Qu’est-ce qui peut bien expliquer Cet échec ? L’on peut dire que la récidive est une réalité qui est insuffisamment prise en compte par la
chaîne pénale (Section I). La prison est également considérée aujourd’hui comme un cadre de
développement de ce fléau. (Section II).
Le traitement de la récidive n’a pas encore acquis ses lettres
de noblesse pour plusieurs raisons : d’abord elle est un concept délicat pouvant être confondu aux notions
voisines et qui suscite une justice sévère mais aveugle (A). Ensuite la poursuite par voie de flagrant délit ne permet pas de connaître le passé
pénal d’un individu (B). Il y a également l’épineux problème de l’exécution des décisions de justice (C).
La récidive est une notion difficile à cerner dans la mesure où
le risque de la confondre aux notions voisines que sont le concours réel d’infractions et la réitération est évident. Dans les trois hypothèses, il y a forcément une commission successive de
plusieurs infractions par un même un délinquant.
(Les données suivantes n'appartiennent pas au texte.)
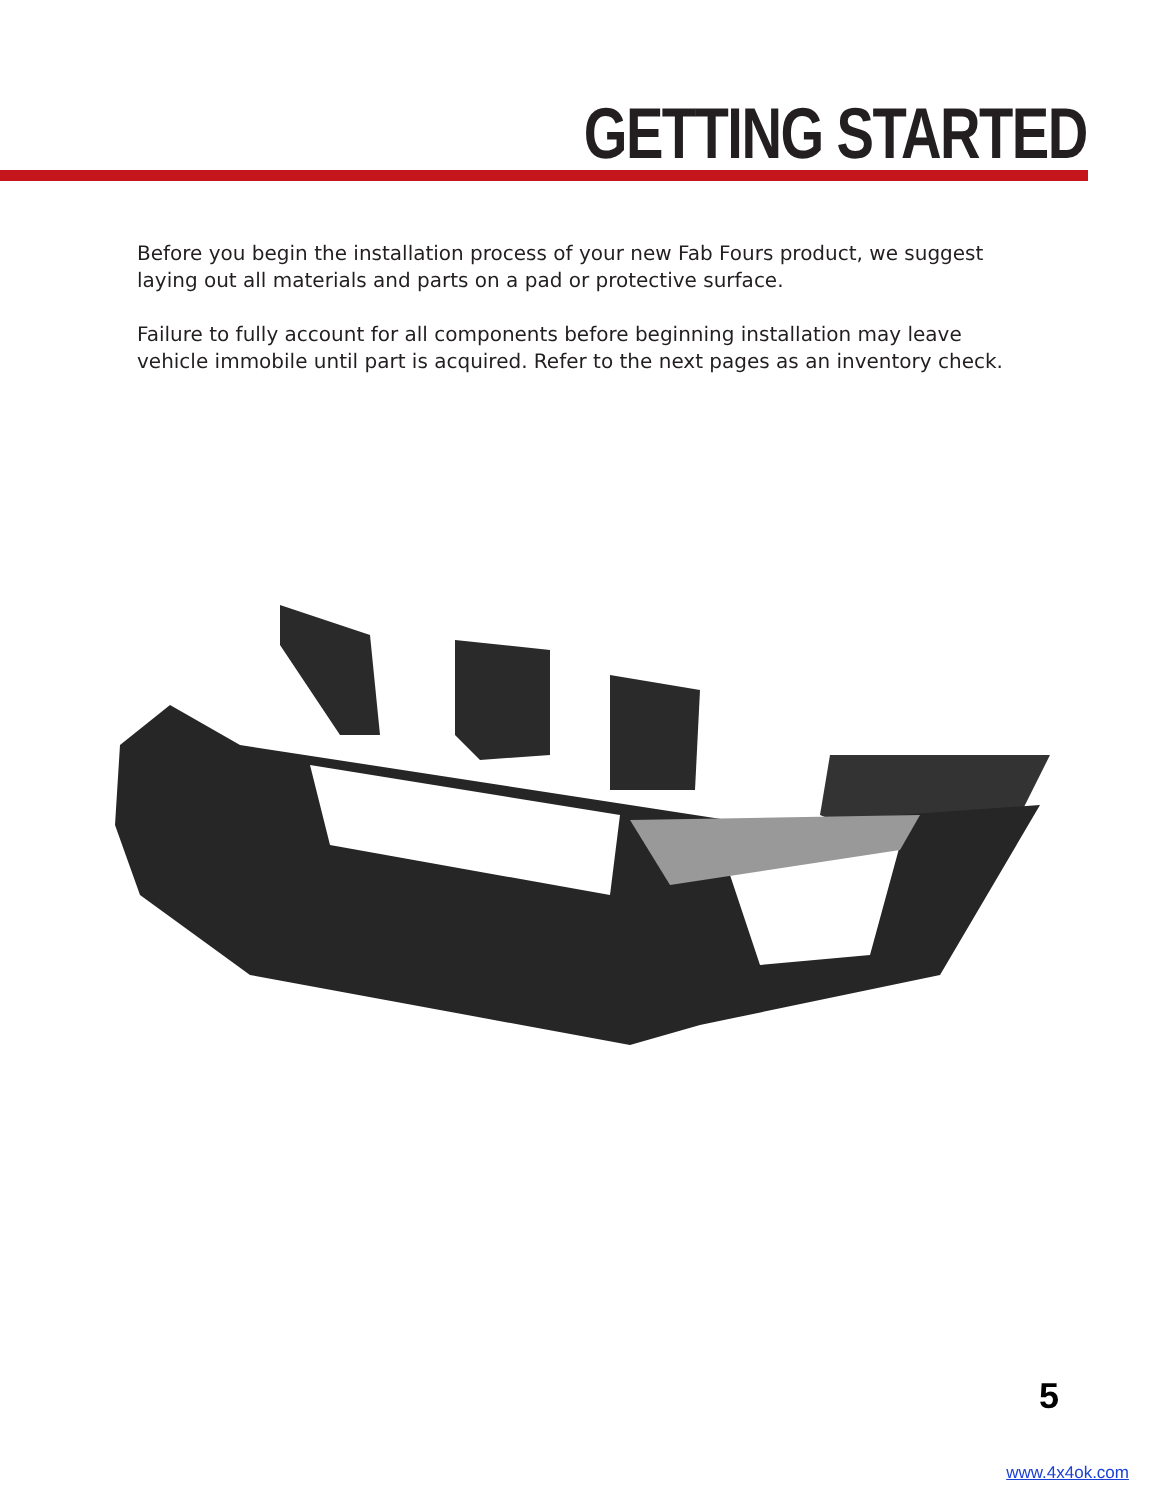GETTING STARTED
Before you begin the installation process of your new Fab Fours product, we suggest laying out all materials and parts on a pad or protective surface.
Failure to fully account for all components before beginning installation may leave vehicle immobile until part is acquired. Refer to the next pages as an inventory check.
5
www.4x4ok.com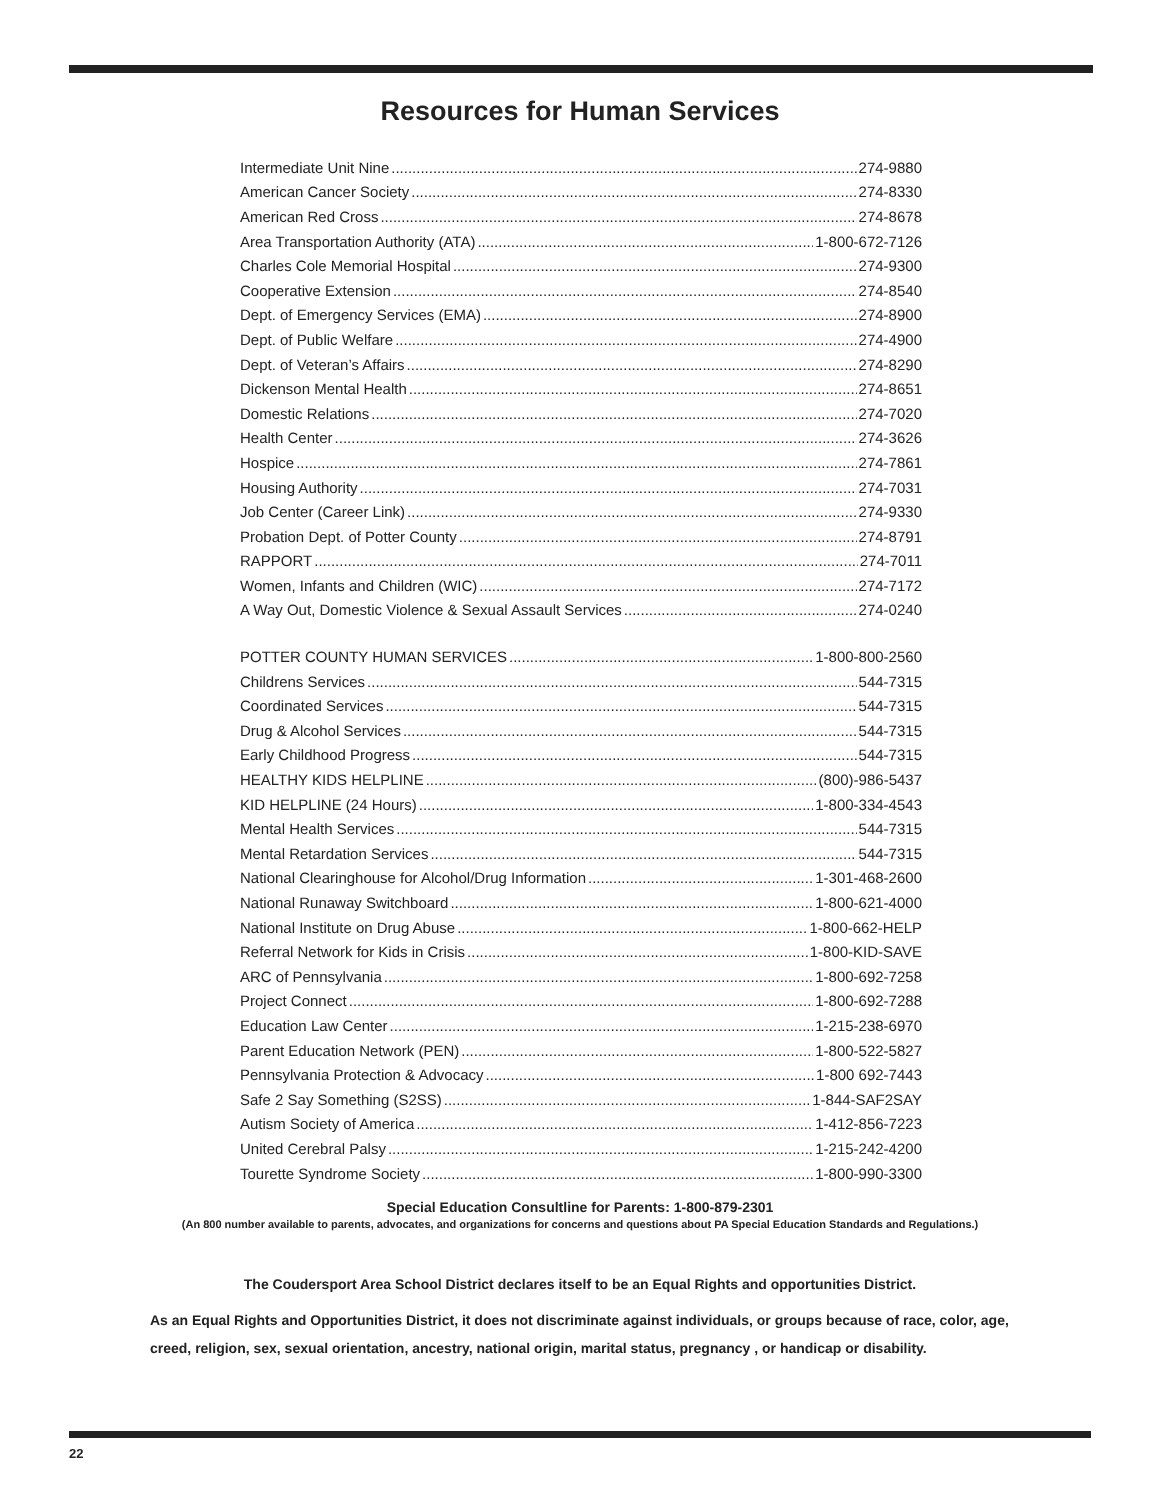Resources for Human Services
Intermediate Unit Nine 274-9880
American Cancer Society 274-8330
American Red Cross 274-8678
Area Transportation Authority (ATA) 1-800-672-7126
Charles Cole Memorial Hospital 274-9300
Cooperative Extension 274-8540
Dept. of Emergency Services (EMA) 274-8900
Dept. of Public Welfare 274-4900
Dept. of Veteran’s Affairs 274-8290
Dickenson Mental Health 274-8651
Domestic Relations 274-7020
Health Center 274-3626
Hospice 274-7861
Housing Authority 274-7031
Job Center (Career Link) 274-9330
Probation Dept. of Potter County 274-8791
RAPPORT 274-7011
Women, Infants and Children (WIC) 274-7172
A Way Out, Domestic Violence & Sexual Assault Services 274-0240
POTTER COUNTY HUMAN SERVICES 1-800-800-2560
Childrens Services 544-7315
Coordinated Services 544-7315
Drug & Alcohol Services 544-7315
Early Childhood Progress 544-7315
HEALTHY KIDS HELPLINE (800)-986-5437
KID HELPLINE (24 Hours) 1-800-334-4543
Mental Health Services 544-7315
Mental Retardation Services 544-7315
National Clearinghouse for Alcohol/Drug Information 1-301-468-2600
National Runaway Switchboard 1-800-621-4000
National Institute on Drug Abuse 1-800-662-HELP
Referral Network for Kids in Crisis 1-800-KID-SAVE
ARC of Pennsylvania 1-800-692-7258
Project Connect 1-800-692-7288
Education Law Center 1-215-238-6970
Parent Education Network (PEN) 1-800-522-5827
Pennsylvania Protection & Advocacy 1-800 692-7443
Safe 2 Say Something (S2SS) 1-844-SAF2SAY
Autism Society of America 1-412-856-7223
United Cerebral Palsy 1-215-242-4200
Tourette Syndrome Society 1-800-990-3300
Special Education Consultline for Parents: 1-800-879-2301
(An 800 number available to parents, advocates, and organizations for concerns and questions about PA Special Education Standards and Regulations.)
The Coudersport Area School District declares itself to be an Equal Rights and opportunities District.
As an Equal Rights and Opportunities District, it does not discriminate against individuals, or groups because of race, color, age, creed, religion, sex, sexual orientation, ancestry, national origin, marital status, pregnancy , or handicap or disability.
22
Cependant là où la loi opère une distinction entre ces trois concepts, certaines personnes les qualifient indistinctement de récidive.
La récidive telle que définie par la loi est une situation dans laquelle après avoir fait l’objet d’une
condamnation pénale devenue définitive, appelé le premier terme de la récidive, le délinquant commet une nouvelle infraction, le second terme, qui va aggraver la première peine prévue.
Le concours réel d’infractions intervient lorsque plusieurs infractions sont commises par un même délinquant
sans qu’aucun jugement de condamnation définitif ne soit intervenu. Il peut s’agir d’infractions poursuivies au même moment et ayant fait l’objet d’un jugement unique. Il peut également s’agir
d’infractions ayant fait l’objet de plusieurs poursuites et jugements.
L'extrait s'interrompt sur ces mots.